Okay, that sounds heavy, and it is. But the end of “Mister Fred” turns The Good Lord Bird into a full-on farce, in one of the silliest sequences the show has done yet. Here, Onion and Douglass get drunk, drinking to the enslaved dogs, cats, and goats. The comedy is, unfortunately, woven together with tragedy—Onion has clearly developed a drinking problem, and sustains the absurdity in part because he wants to keep nipping at Douglass’ alcohol. And, in narration, Onion somberly notes that Douglass will betray the old man.
Stray observations:
- “Mister Fred” is written by Erika L. Johnson and Jeff Augustin and directed by Darnell Martin, who has made, among other films, Cadillac Records.
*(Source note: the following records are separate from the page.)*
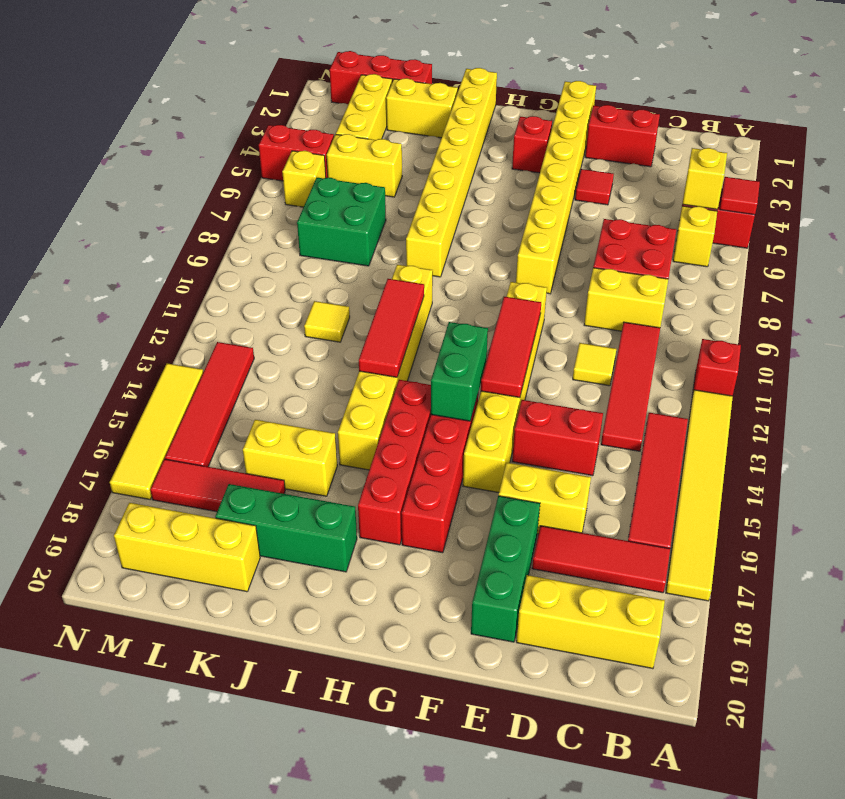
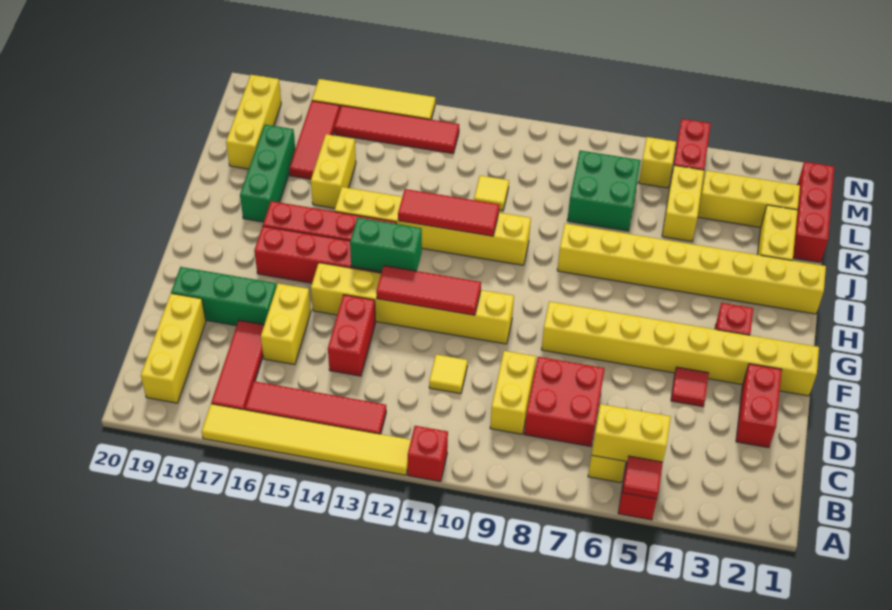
yellow 1x1 brick [682,148,727,209] -> yellow 1x2 brick [592,404,671,462]
red 1x4 tile [601,322,660,451] -> none

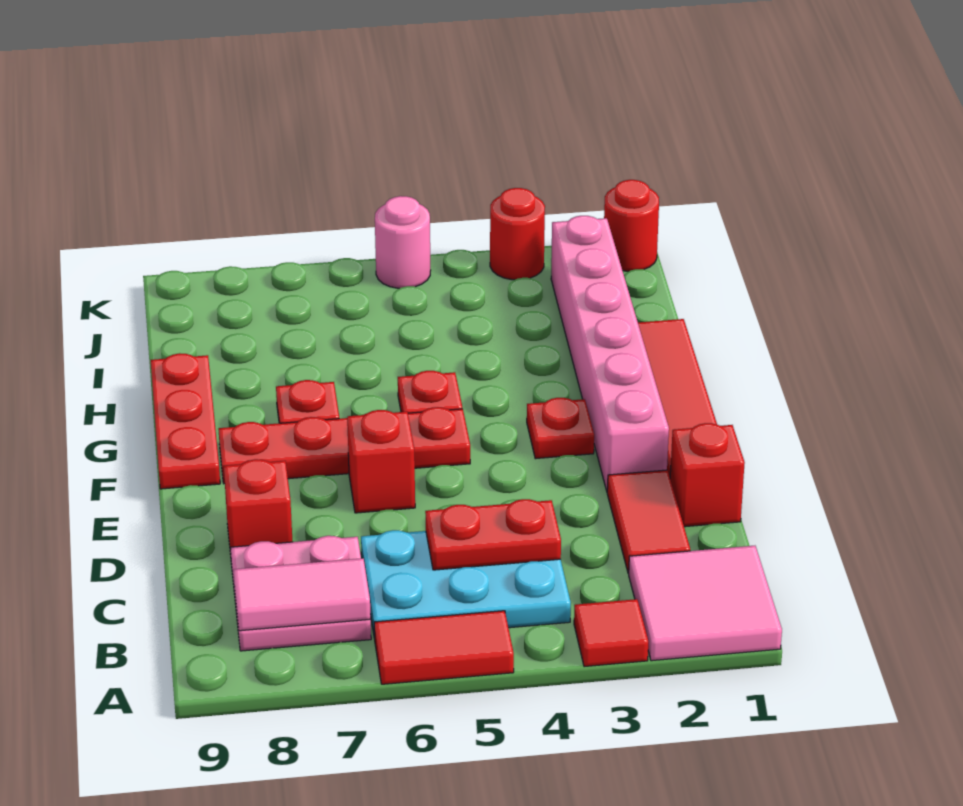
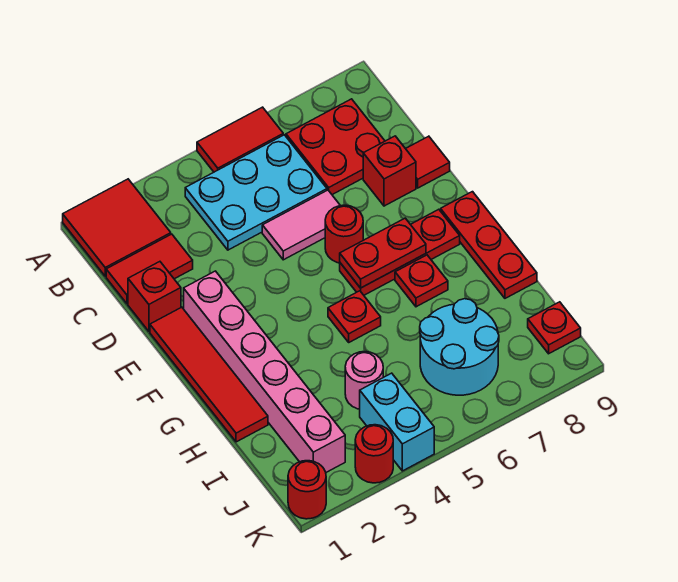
pink 2x2 tile [629,546,782,661] -> red 2x2 tile [63,179,171,276]
red 1x1 tile [574,599,648,667] -> red 1x1 tile moved to [406,136,450,188]
pink 2x2 plate [230,536,371,651] -> red 2x2 plate [286,99,385,195]
pink 1x2 tile [233,558,371,631] -> pink 1x2 tile moved to [262,190,340,260]
red 1x2 tile [607,470,690,574] -> red 1x2 tile turned to [106,234,193,304]
red 1x2 plate [425,499,561,570] -> red 1x2 plate moved to [340,218,426,288]
red 1x1 brick [347,410,415,513] -> red 1x1 round brick [325,205,363,263]
red 1x1 plate [527,398,594,459] -> red 1x1 plate moved to [528,302,581,354]
red 1x4 plate [219,407,470,484] -> red 1x3 plate [340,209,460,295]
none -> cyan 2x2 round brick [420,299,499,395]
none -> cyan 1x2 brick [360,373,434,471]
pink 1x1 round brick [375,196,431,288] -> pink 1x1 round brick moved to [345,352,383,409]

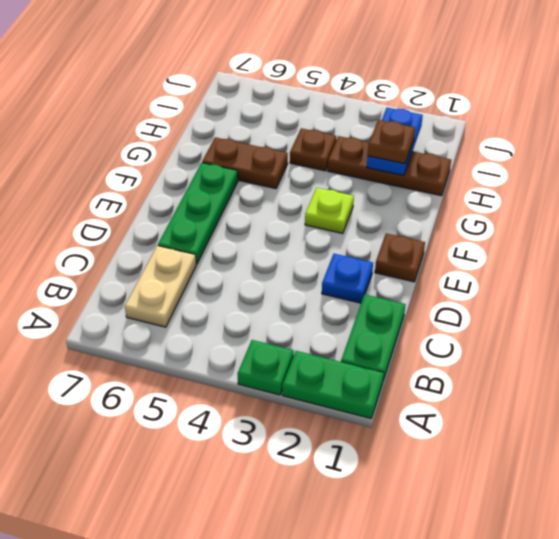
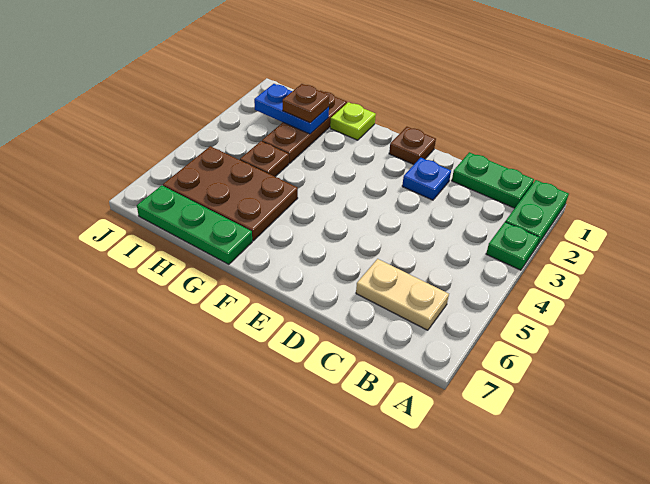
green 1x3 plate [158,163,238,264] -> green 1x3 plate moved to [137,185,252,264]
lime 1x1 plate [305,188,354,234] -> lime 1x1 plate moved to [330,102,376,140]
brown 1x2 plate [202,137,288,189] -> brown 2x3 plate [163,146,298,241]

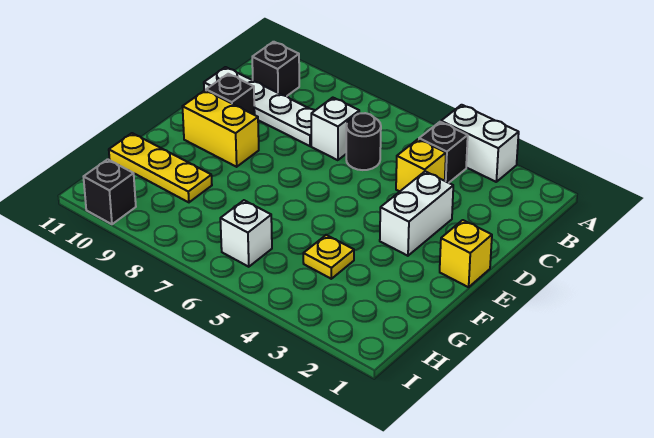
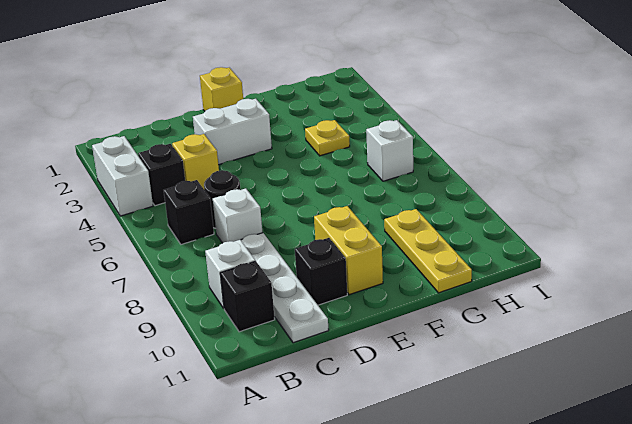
none -> white 1x1 brick [205,240,255,308]
black 1x1 brick [84,159,136,224] -> black 1x1 brick moved to [164,180,214,244]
- Brown asks Douglass to get in contact with the Secret Six, a group of white men who had been funding his operations who also happened to have a very cool name.
- To be fair to the old man, he does have a plan: At one point, Onion walks into a room to see Brown and Douglass arguing over a map of, presumably, Harper’s Ferry.
- At the beginning of the episode, Wyatt Russell’s Jeb Stuart reappears, largely so that Brown can mock him. Brown asks how he can be a Christian and a slaver, and Stuart’s answer is, unfortunately, familiar: He’s just enforcing the law.